YOUR OBJECTIVE:
The reply must consist of one number: how many lines of the data include the word "shoulder".

DATASET CONTENT:

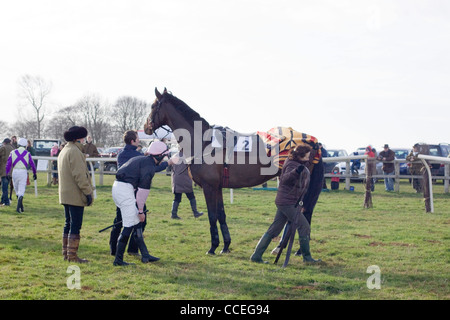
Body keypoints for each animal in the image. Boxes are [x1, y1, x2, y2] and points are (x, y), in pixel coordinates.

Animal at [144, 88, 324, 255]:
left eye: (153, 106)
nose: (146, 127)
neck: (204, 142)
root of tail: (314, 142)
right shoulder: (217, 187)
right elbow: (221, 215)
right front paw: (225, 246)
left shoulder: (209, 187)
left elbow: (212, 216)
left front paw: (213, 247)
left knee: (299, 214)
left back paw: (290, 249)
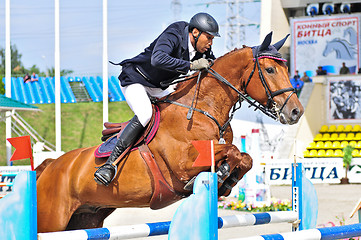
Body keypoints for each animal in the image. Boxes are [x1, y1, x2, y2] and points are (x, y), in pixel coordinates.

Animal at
* * *
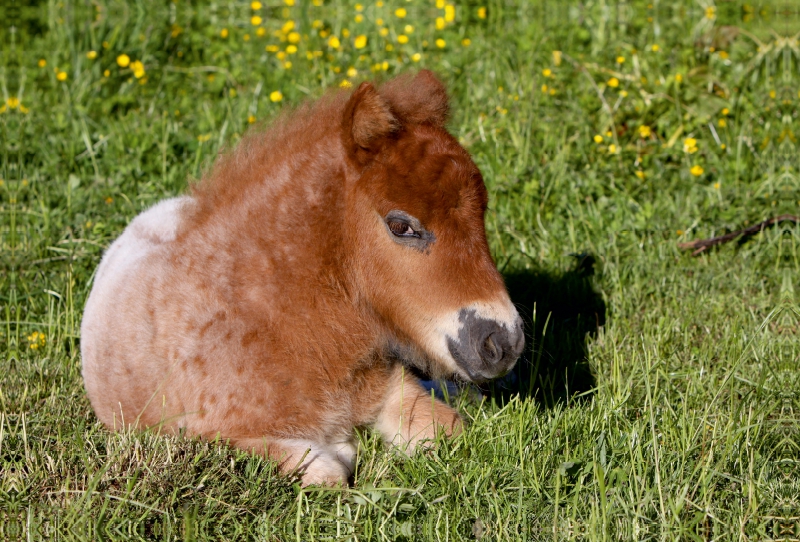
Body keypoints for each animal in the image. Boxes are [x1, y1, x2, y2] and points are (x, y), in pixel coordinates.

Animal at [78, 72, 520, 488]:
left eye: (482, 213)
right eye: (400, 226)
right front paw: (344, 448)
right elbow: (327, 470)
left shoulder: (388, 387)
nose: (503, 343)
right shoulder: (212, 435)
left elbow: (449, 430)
---
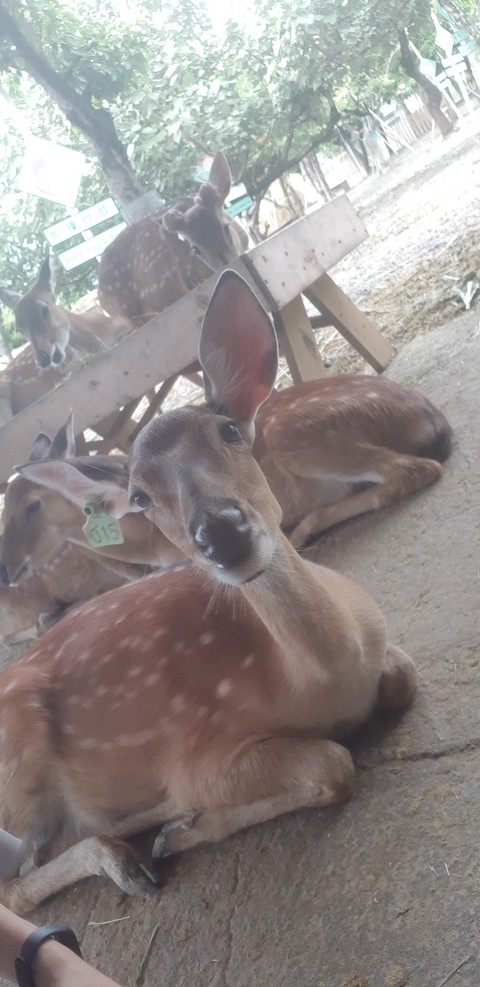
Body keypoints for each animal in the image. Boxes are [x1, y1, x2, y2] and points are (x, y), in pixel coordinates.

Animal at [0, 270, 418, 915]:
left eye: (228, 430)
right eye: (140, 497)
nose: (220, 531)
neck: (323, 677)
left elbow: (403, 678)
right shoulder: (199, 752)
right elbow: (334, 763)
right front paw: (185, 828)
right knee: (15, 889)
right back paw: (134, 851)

EXERCISE OUTPUT:
5